Lorraine McCausland: Sister speaks about rape and murder of sibling
"Remember this was not a Troubles-related murder, this was a sexual attack and beating of a 23-year-old woman."
Cathy McIllvenny talks about her sister, Lorraine McCausland, who was raped and murdered in north Belfast almost 30 years ago.
The body of the mother-of-two was found beside a stream in Forthriver in 1987.
Lorraine had been for a night out and was last seen in a loyalist club at Tyndale.
Ms McIlvenny said her murder had "devastated" the whole family.
She was speaking as police announced on Wednesday that they had reopened an investigation into her murder.
Ms McIlvenny said the family have faith that police will secure convictions.
"This investigation has given us hope that we haven't had for the past 29 years," said Ms McIlvenny.
"We feel like we've got a good investigation going and we're going to have results out of it.

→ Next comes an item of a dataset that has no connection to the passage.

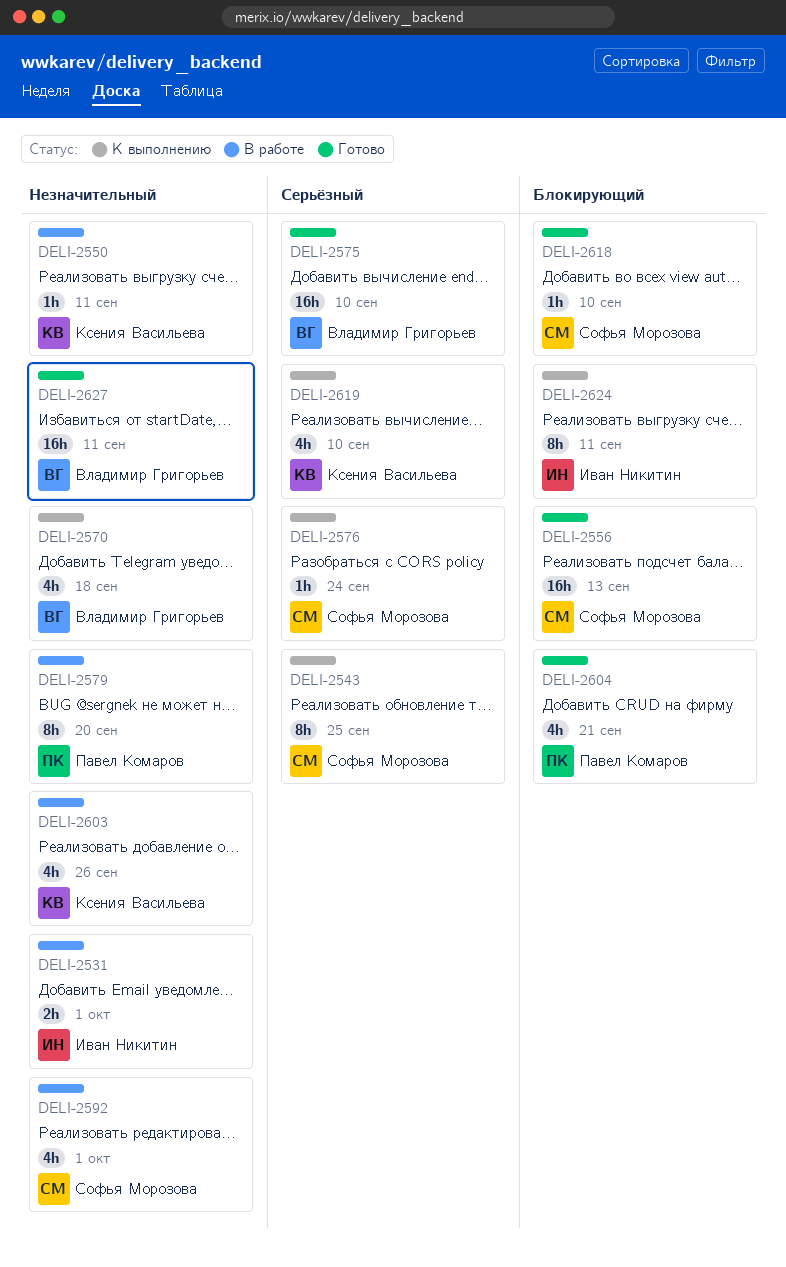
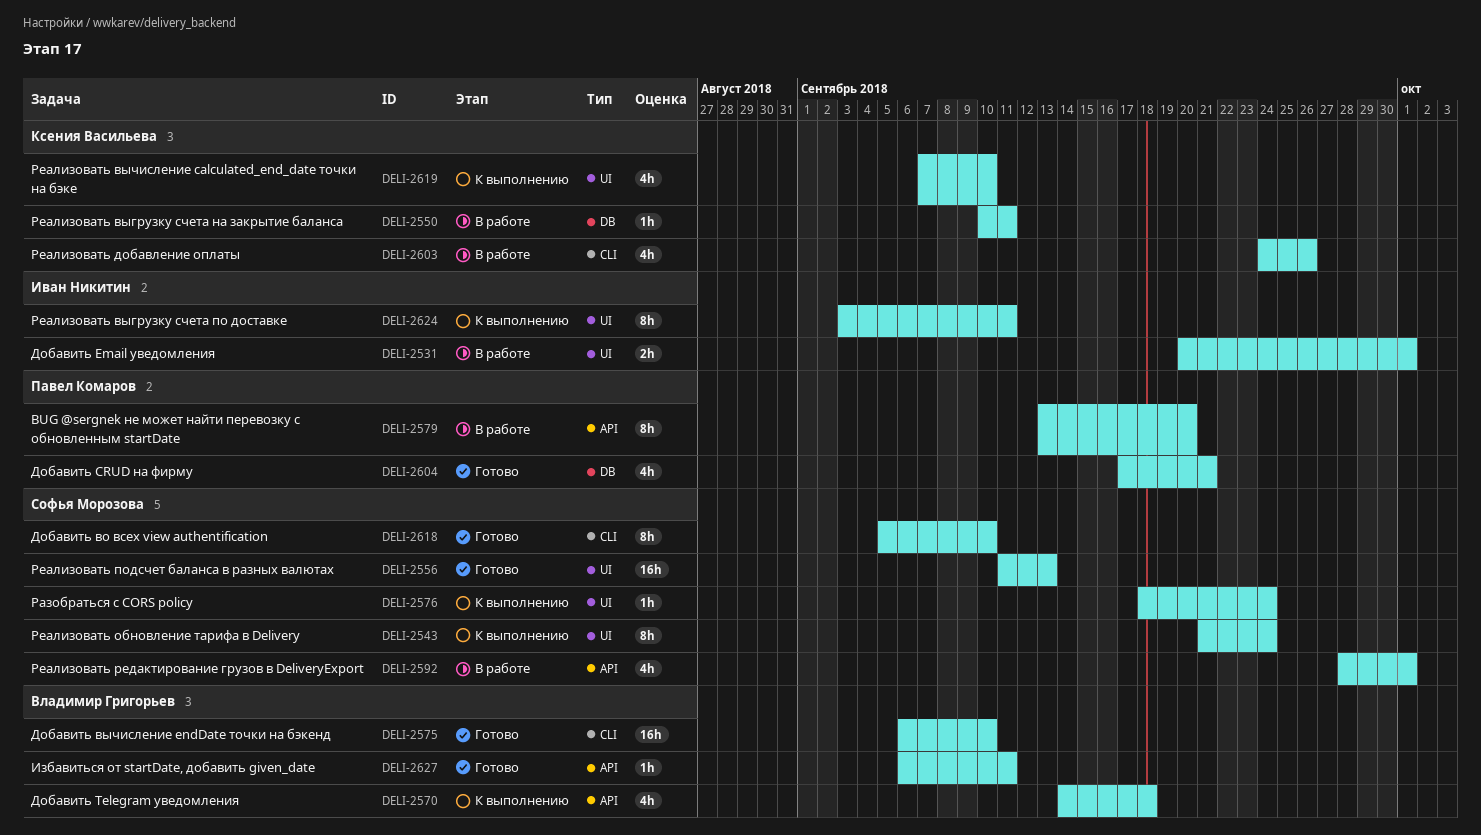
DELI-2543, due: Sep 25 -> Sep 24
DELI-2618, estimate: 1h -> 8h
DELI-2627, estimate: 16h -> 1h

"If I was living with something like that on my conscience and it could be something very small, and you think it's not important, but everything's important."
Police believe Lorraine was raped in the club before she was "savagely beaten" and her body dumped.
Det Insp Michelle Griffin from the PSNI's serious crime branch told a press conference that at the time of Lorraine's killing, the Tyndale community centre was used and run by loyalist paramilitaries groups, namely the UDA.
"This was not a sectarian murder," she said.
"There was no evidence they directed or sanctioned the murder, but we do believe that persons who were involved in her rape and murder were members of the UDA and close associates of the UDA."
Ms McIllvenny said the family had struggled in the years following Lorraine's death.
"To be honest, we never asked any questions about Lorraine's murder until my mother passed away in 2002 and then my father started investigations because he wanted answers," she said.
"It was something that hung over the family that nobody could talk to each other about because it started somebody off crying or children heard it and it was only really in 2004/05 that we were able to look at Lorraine's case ourselves and that's when the ball started rolling."
She appealed for people to come forward and "clear your conscience".
"I'll never stop fighting until I get it (justice) for her. We do have a lot of faith in this team in actually bringing convictions for Lorraine's murder," she added.